For his first feature film in Competition, South Korean director Im Sang-soo will present The Housemaid, a remake of the film Hanyo, presented in Cannes Classics in 2008. The forty-sixth Korean film shown on the screens of the Festival since it was inaugurated in 1946, The Housemaid will be screened today at the Grand Théâtre Lumière, at 11:45 am and 10:30 pm.
Among the nineteen films in Competition, two are from South Korea: Poetry, by Lee Changdong, which will be screened tomorrow, and The Housemaid. The story is about the extra-marital relationship a rich man has with his housemaid. Played by Jeon Do-yeon, who won the best actress prize in Cannes in 2007, this mysterious housekeeper will radically change life in this house. According to Im Sang-soo, the film is based on suspense that keeps you on the edge: "Four people go into a room to play poker. Suddenly, a bomb explodes and none of the people get out. In this kind of configuration, the people are simply surprised."

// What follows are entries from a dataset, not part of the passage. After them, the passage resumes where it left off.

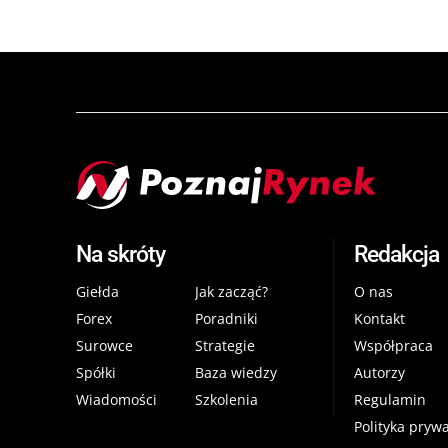
Na skróty
Redakcja
Giełda
Jak zacząć?
O nas
Forex
Poradniki
Kontakt
Surowce
Strategie
Współpraca
Spółki
Baza wiedzy
Autorzy
Wiadomości
Szkolenia
Regulamin
Polityka pryw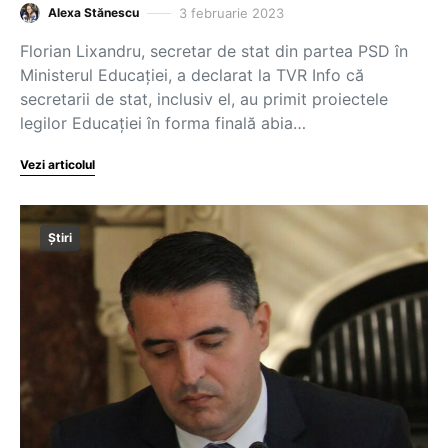
3 februarie 2023
Alexa Stănescu
Florian Lixandru, secretar de stat din partea PSD în
Ministerul Educației, a declarat la TVR Info că
secretarii de stat, inclusiv el, au primit proiectele
legilor Educației în forma finală abia…
Vezi articolul
Știri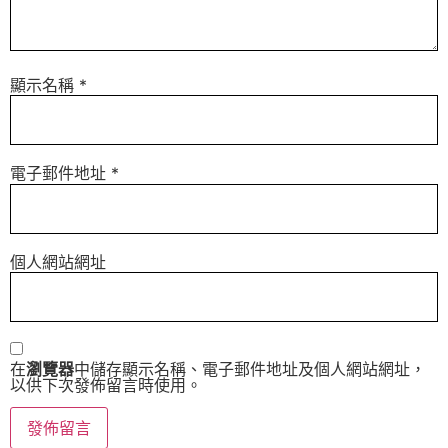
顯示名稱
*
電子郵件地址
*
個人網站網址
在
瀏覽器
中儲存顯示名稱、電子郵件地址及個人網站網址，
以供下次發佈留言時使用。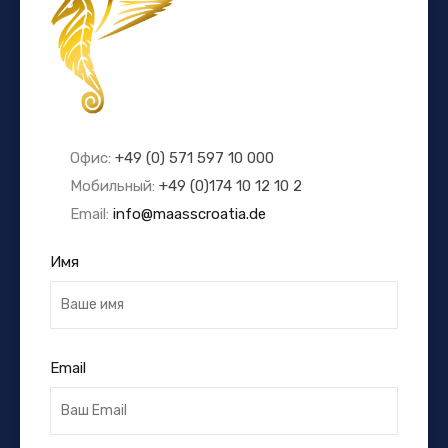
Офис:
+49 (0) 571 597 10 000
Мобильный:
+49 (0)174 10 12 10 2
Email:
info@maasscroatia.de
Имя
Email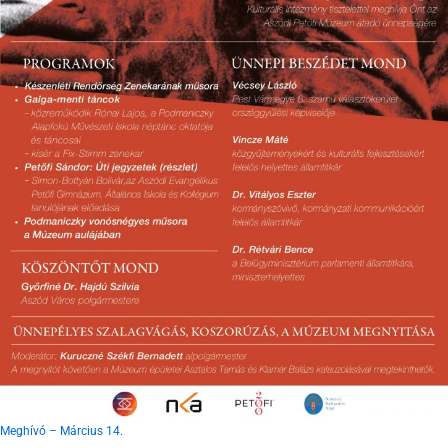
Meghívó – Március 14.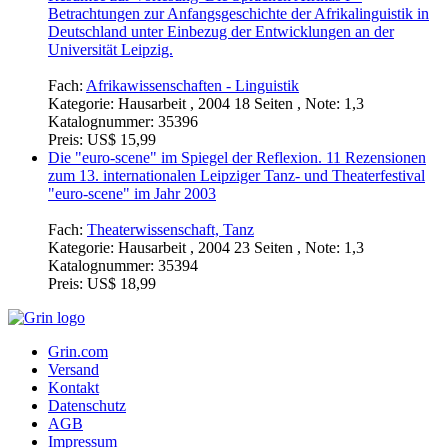
Betrachtungen zur Anfangsgeschichte der Afrikalinguistik in
Deutschland unter Einbezug der Entwicklungen an der
Universität Leipzig.
Fach:
Afrikawissenschaften - Linguistik
Kategorie:
Hausarbeit , 2004 18 Seiten , Note: 1,3
Katalognummer:
35396
Preis:
US$ 15,99
Die "euro-scene" im Spiegel der Reflexion. 11 Rezensionen
zum 13. internationalen Leipziger Tanz- und Theaterfestival
"euro-scene" im Jahr 2003
Fach:
Theaterwissenschaft, Tanz
Kategorie:
Hausarbeit , 2004 23 Seiten , Note: 1,3
Katalognummer:
35394
Preis:
US$ 18,99
Grin.com
Versand
Kontakt
Datenschutz
AGB
Impressum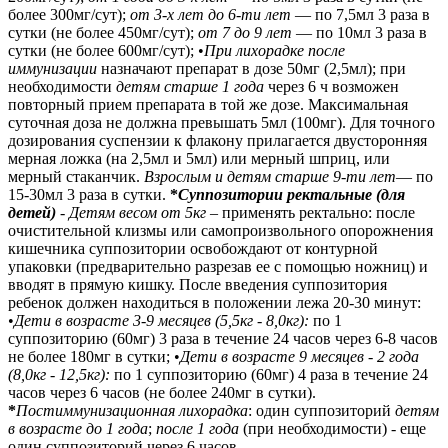
более 300мг/сут);
от 3-х лет до 6-ти лет
— по 7,5мл 3 раза в
сутки (не более 450мг/сут);
от 7 до 9 лет
— по 10мл 3 раза в
сутки (не более 600мг/сут); •
При лихорадке после
иммунизации
назначают препарат в дозе 50мг (2,5мл); при
необходимости
детям старше 1 года
через 6 ч возможен
повторный прием препарата в той же дозе. Максимальная
суточная доза не должна превышать 5мл (100мг). Для точного
дозирования суспензии к флакону прилагается двусторонняя
мерная ложка (на 2,5мл и 5мл) или мерный шприц, или
мерный стаканчик.
Взрослым и детям старше 9-ти лет
— по
15-30мл 3 раза в сутки.
*
Суппозитории ректальные (для
детей)
-
Детям весом от 5кг
– применять ректально: после
очистительной клизмы или самопроизвольного опорожнения
кишечника суппозитории освобождают от контурной
упаковки (предварительно разрезав ее с помощью ножниц) и
вводят в прямую кишку. После введения суппозитория
ребенок должен находиться в положении лежа 20-30 минут:
•
Дети в возрасте 3-9 месяцев (5,5кг - 8,0кг):
по 1
суппозиторию (60мг) 3 раза в течение 24 часов через 6-8 часов
не более 180мг в сутки;
•
Дети в возрасте 9 месяцев - 2 года
(8,0кг - 12,5кг):
по 1 суппозиторию (60мг) 4 раза в течение 24
часов через 6 часов (не более 240мг в сутки).
*
Постиммунизационная лихорадка
: один суппозиторий
детям
в возрасте до 1 года
;
после 1 года
(при необходимости) - еще
один суппозиторий через 6 часов.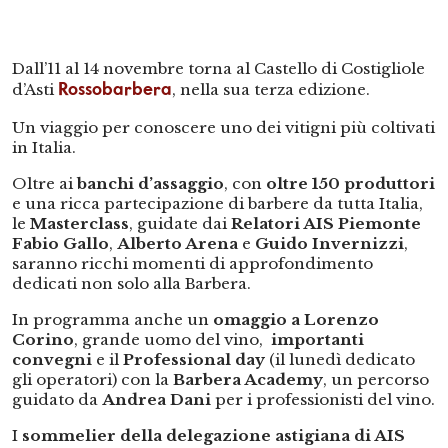
Dall’11 al 14 novembre torna al Castello di Costigliole
d’Asti
, nella sua terza edizione.
Rossobarbera
Un viaggio per conoscere uno dei vitigni più coltivati
in Italia.
Oltre ai
banchi d’assaggio
, con
oltre 150 produttori
e una ricca partecipazione di barbere da tutta Italia,
le
Masterclass
, guidate dai
Relatori AIS Piemonte
Fabio Gallo
,
Alberto Arena
e
Guido Invernizzi
,
saranno ricchi momenti di approfondimento
dedicati non solo alla Barbera.
In programma anche un
omaggio a Lorenzo
Corino
, grande uomo del vino,
importanti
convegni
e il
Professional day
(il lunedì dedicato
gli operatori) con la
Barbera Academy
, un percorso
guidato da
Andrea Dani
per i professionisti del vino.
I
sommelier della delegazione astigiana di AIS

For his sixth film, Im Sang-soo has created an erotic thriller and once again explores the themes of sexuality and mores. These themes have often been dealt with by Korean films in the 1950s. At that time, no South Korean film had been shown in Cannes. We had to wait for Lee Doo-Yong and Mou Le Ya Moul Le Ya, selected for Un Certain Regard in 1984, to see the country make its entry into the Festival. This discreet entry was followed by a second feature film also selected for Un Certain Regard in 1989, Why has Bodhi-dharma left for the East?, by Yong-Kyun Bae.
Since 1997, the country has presented on average three films a year in the different selections of the Festival. Five have won awards, including Oldboy which won the Grand Prix for Chan-Wook Park in 2004, and Thirst, by the same director, awarded the Jury Prize in 2009.